I don't think any reasonably person would argue Malmsteen isn't amazingly talented technically, but there is so much more to music than that. I'd much rather listen to some less technically proficient players who can actually write music. The Beatles probably had farts more musical than anything Malmsteen has done.


Beatles fanboy. Nuff sed
#42
Quote by bptrav

I don't think any reasonably person would argue Malmsteen isn't amazingly talented technically, but there is so much more to music than that. I'd much rather listen to some less technically proficient players who can actually write music. The Beatles probably had farts more musical than anything Malmsteen has done.

I would argue that he is very average technically. He misses a lot of notes, way too many, has awful tone and little to no modulation. People say he plays unemotionally but I disagree, he lacks technical prowess, I can play more technically than he can and I have a full time job and only play half an hour everyday. Most people could play better than him with half an hour of practice every day.
Last edited by farcry at Sep 17, 2014,
#43
^^^^ Of course you can play 'better' than him.
Thank God im an atheist
#44
I can, many people can. He is not that good, practice more and develop your ear better. The amount of dead notes he hits is astounding. Some performances he hits only 60% of the notes properly. I have never seen a so called virtuoso that is so sloppy because it's unlikely there is one.

□ □ □ □ □ □ □

## [THE PROBLEM]
According to the forum excerpt about Malmsteen, what share of the notes does he hit properly in some performances?

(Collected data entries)

□ □ □ □ □ □ □

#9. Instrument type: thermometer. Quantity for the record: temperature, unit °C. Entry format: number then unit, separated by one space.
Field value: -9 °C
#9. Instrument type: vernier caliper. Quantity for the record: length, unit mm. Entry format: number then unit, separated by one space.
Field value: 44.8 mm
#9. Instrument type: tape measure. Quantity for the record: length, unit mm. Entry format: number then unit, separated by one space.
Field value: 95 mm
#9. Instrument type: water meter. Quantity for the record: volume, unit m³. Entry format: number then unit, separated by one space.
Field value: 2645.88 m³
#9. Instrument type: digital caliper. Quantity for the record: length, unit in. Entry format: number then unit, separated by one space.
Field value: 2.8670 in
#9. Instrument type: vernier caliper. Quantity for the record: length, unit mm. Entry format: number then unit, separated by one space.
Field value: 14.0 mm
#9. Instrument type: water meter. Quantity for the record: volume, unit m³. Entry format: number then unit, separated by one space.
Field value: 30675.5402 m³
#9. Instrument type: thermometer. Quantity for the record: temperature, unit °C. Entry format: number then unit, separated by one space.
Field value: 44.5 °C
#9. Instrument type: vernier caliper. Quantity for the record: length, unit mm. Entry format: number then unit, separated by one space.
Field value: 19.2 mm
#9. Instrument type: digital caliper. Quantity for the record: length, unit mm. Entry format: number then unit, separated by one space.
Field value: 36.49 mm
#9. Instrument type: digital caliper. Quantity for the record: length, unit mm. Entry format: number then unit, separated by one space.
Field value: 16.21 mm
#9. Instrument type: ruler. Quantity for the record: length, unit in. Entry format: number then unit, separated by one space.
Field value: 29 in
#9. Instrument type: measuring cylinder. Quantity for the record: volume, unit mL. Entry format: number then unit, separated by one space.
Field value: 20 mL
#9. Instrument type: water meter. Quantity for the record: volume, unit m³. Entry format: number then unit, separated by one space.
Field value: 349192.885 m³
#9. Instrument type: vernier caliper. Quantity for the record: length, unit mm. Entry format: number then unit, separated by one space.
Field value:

□ □ □ □ □ □ □

## [ANSWER TO THIS TASK]
Only 60%.